# [Problem details]
Filter the lines below and copy each one that contains the string "instrument". Case matters.

# [Provided entries]
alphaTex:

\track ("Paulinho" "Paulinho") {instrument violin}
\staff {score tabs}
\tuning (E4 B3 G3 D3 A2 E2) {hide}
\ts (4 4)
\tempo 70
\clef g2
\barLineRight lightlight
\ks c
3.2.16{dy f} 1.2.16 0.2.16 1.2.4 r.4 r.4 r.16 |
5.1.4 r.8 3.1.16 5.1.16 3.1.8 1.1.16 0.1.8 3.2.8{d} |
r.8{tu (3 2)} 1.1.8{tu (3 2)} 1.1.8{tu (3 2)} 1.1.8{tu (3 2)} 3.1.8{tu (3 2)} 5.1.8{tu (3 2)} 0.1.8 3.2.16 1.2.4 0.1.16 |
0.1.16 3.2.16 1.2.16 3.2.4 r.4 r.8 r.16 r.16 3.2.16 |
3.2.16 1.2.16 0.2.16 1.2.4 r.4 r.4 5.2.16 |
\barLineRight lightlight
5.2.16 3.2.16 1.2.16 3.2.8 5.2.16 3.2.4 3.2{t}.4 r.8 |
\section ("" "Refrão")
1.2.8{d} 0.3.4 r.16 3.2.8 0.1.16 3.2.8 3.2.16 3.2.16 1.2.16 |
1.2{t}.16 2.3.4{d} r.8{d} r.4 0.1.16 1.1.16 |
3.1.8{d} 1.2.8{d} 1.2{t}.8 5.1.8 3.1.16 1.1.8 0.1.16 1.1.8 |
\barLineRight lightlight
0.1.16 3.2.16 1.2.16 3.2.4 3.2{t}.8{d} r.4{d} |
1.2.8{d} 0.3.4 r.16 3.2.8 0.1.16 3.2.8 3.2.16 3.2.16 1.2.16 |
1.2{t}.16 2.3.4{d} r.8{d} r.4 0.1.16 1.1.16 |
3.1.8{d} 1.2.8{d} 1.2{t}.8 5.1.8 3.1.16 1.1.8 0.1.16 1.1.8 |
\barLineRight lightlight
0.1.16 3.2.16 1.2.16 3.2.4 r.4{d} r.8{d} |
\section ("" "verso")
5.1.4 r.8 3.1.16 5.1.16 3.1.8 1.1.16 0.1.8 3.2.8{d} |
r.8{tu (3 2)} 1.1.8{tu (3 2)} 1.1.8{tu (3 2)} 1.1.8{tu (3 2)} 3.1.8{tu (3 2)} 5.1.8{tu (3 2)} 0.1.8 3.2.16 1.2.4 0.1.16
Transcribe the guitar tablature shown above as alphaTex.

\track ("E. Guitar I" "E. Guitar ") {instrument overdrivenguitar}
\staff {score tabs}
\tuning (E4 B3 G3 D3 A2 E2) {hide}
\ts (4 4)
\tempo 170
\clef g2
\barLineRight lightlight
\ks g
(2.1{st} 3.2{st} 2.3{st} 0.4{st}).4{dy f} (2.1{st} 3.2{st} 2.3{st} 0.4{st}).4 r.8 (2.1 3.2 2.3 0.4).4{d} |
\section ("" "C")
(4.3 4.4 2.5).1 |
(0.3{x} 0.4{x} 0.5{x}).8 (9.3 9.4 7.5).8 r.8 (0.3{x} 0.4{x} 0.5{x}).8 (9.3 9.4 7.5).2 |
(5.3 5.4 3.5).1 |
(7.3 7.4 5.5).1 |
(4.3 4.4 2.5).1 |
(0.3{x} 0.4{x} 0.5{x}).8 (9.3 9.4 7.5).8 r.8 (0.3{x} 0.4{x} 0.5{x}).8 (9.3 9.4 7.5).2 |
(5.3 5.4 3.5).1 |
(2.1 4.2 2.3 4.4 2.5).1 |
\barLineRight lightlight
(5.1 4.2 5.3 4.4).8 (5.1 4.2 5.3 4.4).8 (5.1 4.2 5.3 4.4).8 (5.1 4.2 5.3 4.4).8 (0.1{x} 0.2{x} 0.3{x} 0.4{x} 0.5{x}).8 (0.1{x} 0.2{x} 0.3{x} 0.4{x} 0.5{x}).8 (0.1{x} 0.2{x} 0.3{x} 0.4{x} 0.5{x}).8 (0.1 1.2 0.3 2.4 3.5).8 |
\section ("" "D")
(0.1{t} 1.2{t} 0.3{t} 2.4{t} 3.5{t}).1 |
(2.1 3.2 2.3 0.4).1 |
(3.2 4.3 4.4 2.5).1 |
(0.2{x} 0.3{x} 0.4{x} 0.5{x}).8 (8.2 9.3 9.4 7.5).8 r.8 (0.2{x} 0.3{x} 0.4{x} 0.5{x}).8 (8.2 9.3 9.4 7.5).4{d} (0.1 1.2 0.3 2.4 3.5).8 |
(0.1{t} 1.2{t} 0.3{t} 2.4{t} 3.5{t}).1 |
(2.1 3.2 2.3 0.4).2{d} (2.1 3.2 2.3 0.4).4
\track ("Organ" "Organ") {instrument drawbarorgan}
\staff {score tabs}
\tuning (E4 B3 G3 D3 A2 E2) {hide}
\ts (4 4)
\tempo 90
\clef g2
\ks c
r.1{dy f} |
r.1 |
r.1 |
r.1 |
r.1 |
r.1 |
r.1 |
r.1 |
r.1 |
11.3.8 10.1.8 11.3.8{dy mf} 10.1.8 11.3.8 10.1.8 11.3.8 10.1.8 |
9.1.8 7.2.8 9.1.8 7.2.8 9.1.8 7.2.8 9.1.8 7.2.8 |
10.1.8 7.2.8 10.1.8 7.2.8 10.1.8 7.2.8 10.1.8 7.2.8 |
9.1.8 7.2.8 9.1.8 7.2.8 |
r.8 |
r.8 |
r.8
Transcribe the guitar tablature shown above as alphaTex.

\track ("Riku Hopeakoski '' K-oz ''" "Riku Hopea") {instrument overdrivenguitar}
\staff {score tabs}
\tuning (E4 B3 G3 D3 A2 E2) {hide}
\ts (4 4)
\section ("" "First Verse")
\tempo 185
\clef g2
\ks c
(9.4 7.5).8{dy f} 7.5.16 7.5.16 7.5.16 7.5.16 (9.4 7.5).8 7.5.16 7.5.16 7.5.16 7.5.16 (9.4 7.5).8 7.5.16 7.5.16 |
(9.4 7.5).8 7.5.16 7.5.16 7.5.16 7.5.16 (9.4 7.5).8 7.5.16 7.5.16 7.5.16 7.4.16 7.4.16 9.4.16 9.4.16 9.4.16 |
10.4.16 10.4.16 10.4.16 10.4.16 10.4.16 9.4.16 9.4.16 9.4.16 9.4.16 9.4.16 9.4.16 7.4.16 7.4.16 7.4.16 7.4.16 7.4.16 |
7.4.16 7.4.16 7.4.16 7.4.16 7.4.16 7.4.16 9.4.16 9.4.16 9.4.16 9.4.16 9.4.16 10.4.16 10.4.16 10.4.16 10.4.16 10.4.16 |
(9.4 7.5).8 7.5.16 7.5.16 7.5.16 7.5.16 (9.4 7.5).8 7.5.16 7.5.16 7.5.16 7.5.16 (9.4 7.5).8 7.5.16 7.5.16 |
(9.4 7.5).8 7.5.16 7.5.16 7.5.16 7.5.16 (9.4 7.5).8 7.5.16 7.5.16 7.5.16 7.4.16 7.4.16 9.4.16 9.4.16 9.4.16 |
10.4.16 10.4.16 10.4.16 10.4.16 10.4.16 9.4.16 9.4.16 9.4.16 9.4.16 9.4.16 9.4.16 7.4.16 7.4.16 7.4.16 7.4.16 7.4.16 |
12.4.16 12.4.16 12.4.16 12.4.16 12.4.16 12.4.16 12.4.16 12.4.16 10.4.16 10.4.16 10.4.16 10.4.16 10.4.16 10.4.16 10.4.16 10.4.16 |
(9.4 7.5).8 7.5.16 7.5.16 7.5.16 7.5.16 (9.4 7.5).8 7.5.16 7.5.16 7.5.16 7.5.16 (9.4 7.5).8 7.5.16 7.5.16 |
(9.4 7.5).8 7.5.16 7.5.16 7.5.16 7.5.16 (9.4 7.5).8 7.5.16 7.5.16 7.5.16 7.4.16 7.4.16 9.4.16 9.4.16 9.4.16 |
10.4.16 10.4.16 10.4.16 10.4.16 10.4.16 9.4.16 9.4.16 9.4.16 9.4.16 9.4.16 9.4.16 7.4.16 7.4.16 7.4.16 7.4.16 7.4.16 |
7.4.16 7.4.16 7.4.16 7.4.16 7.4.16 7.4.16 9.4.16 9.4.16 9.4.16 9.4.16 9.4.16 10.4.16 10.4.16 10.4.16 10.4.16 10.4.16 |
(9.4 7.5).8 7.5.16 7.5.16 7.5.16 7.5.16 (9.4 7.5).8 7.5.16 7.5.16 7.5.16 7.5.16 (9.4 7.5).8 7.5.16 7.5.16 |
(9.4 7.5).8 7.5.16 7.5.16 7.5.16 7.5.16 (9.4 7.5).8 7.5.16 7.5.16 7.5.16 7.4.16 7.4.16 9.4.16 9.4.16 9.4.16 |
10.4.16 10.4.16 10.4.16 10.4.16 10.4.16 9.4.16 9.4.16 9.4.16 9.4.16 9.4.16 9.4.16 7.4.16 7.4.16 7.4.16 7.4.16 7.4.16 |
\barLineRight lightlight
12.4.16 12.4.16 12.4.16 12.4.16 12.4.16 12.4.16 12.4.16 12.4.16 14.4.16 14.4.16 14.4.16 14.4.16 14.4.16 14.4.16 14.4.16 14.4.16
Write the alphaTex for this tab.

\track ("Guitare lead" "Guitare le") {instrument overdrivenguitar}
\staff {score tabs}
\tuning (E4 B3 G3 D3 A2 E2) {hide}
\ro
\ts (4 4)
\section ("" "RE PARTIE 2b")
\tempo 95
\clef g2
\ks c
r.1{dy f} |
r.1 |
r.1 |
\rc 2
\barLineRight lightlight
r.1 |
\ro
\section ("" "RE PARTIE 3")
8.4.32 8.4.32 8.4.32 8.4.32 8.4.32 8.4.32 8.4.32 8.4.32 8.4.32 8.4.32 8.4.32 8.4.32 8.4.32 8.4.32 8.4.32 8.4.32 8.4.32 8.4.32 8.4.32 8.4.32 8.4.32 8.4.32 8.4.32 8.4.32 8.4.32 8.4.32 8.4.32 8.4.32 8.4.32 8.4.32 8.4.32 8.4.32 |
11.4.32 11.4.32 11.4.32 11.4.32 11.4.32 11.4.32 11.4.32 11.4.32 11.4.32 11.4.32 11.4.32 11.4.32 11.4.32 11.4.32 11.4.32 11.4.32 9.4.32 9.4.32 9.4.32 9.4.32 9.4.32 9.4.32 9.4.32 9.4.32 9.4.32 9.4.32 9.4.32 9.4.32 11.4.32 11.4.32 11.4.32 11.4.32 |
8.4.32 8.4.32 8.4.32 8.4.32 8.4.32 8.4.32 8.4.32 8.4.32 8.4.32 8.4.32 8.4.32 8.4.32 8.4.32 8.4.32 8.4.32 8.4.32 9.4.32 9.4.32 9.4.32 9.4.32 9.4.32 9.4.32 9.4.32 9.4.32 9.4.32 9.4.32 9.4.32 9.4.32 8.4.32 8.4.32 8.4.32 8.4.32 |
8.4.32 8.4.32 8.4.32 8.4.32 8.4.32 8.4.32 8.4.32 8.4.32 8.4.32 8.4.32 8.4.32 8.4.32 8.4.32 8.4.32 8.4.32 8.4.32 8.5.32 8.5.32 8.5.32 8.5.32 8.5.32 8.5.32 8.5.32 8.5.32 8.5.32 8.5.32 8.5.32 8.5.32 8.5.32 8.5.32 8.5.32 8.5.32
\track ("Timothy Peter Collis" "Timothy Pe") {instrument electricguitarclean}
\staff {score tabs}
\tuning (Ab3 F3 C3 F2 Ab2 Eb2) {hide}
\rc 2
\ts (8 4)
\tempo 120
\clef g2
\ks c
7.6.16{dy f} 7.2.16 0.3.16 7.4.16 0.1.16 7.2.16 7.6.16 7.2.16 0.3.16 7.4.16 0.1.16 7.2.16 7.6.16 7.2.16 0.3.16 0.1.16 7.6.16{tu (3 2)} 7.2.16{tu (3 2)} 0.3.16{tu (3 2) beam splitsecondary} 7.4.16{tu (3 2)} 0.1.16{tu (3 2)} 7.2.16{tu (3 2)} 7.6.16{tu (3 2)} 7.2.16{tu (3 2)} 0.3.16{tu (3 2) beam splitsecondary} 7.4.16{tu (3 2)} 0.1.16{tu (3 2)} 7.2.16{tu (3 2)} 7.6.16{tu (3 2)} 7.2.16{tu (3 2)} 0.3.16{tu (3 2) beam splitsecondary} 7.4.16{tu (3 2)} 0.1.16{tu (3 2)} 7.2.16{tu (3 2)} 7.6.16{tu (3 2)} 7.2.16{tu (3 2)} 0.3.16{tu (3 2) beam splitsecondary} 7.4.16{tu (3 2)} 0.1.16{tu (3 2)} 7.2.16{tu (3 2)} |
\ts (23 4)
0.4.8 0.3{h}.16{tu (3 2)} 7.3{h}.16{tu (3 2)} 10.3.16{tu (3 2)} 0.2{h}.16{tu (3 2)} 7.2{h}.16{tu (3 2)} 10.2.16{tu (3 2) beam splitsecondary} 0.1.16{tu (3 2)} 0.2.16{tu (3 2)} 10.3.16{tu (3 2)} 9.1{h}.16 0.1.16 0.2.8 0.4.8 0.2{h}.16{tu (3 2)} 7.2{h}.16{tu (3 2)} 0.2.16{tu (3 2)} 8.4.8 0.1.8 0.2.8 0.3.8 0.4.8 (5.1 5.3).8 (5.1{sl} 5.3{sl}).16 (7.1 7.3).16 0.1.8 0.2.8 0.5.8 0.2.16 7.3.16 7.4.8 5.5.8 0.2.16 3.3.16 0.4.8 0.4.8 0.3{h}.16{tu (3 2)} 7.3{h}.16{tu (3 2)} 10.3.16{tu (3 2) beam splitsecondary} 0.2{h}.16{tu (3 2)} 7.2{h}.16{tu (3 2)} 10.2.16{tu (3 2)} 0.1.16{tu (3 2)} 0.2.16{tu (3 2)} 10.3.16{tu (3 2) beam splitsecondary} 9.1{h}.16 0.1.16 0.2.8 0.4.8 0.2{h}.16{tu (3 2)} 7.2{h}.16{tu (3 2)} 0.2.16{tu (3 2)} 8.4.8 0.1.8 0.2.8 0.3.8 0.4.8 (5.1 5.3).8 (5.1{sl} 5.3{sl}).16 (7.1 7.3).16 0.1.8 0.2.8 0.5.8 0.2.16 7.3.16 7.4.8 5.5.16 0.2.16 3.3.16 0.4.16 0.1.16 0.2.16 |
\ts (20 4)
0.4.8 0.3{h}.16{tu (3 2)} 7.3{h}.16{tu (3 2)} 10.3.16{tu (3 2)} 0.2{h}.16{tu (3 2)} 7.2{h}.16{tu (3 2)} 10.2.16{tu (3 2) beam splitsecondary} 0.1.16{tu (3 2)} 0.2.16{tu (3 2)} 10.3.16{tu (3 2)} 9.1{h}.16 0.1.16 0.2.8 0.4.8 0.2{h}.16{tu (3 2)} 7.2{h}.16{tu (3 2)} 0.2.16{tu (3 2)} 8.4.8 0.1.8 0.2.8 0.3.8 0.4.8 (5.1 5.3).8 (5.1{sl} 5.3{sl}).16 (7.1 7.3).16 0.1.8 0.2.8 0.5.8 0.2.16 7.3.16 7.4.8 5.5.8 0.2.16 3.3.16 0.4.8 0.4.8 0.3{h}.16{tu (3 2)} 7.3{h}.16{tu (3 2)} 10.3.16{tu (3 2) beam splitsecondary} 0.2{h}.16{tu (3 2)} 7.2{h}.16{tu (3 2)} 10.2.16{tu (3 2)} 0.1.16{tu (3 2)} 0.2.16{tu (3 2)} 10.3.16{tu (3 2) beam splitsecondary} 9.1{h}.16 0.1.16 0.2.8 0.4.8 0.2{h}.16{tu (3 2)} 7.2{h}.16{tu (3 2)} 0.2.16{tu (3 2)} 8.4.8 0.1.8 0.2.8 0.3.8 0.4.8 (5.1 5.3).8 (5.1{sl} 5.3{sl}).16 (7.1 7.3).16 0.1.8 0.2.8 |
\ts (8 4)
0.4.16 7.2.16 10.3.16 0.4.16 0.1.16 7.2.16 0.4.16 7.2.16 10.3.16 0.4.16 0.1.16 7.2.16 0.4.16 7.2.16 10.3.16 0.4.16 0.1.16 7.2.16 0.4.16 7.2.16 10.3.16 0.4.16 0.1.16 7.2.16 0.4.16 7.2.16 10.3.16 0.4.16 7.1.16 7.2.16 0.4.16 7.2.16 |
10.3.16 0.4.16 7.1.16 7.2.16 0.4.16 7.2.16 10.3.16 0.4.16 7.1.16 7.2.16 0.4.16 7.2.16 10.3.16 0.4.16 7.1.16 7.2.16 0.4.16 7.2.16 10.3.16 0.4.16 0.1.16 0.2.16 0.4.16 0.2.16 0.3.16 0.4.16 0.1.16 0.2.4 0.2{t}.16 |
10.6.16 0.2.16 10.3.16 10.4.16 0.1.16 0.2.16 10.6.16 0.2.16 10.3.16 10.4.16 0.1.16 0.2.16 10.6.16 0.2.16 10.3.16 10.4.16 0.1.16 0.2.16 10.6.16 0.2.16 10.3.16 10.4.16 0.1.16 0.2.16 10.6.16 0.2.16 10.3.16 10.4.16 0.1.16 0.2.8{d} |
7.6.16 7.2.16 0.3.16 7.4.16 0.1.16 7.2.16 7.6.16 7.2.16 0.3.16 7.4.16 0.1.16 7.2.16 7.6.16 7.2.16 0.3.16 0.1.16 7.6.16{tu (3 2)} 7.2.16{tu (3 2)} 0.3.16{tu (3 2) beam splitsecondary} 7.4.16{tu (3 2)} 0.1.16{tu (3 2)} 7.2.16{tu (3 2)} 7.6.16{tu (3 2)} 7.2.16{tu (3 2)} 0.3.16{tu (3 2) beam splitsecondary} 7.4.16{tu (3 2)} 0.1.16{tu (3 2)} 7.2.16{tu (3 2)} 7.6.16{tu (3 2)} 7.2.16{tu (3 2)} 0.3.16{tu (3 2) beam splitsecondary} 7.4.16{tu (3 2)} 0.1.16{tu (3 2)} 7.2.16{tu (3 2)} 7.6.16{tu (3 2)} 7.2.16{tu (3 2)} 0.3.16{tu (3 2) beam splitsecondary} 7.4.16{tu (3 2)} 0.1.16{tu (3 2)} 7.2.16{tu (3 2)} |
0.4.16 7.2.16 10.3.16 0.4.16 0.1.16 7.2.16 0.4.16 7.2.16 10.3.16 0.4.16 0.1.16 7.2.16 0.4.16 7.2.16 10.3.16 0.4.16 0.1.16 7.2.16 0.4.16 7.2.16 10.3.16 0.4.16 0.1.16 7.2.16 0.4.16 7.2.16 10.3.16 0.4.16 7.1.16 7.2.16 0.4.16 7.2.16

# [Correct response]
\track ("Paulinho" "Paulinho") {instrument violin}
\track ("E. Guitar I" "E. Guitar ") {instrument overdrivenguitar}
\track ("Organ" "Organ") {instrument drawbarorgan}
\track ("Riku Hopeakoski '' K-oz ''" "Riku Hopea") {instrument overdrivenguitar}
\track ("Guitare lead" "Guitare le") {instrument overdrivenguitar}
\track ("Timothy Peter Collis" "Timothy Pe") {instrument electricguitarclean}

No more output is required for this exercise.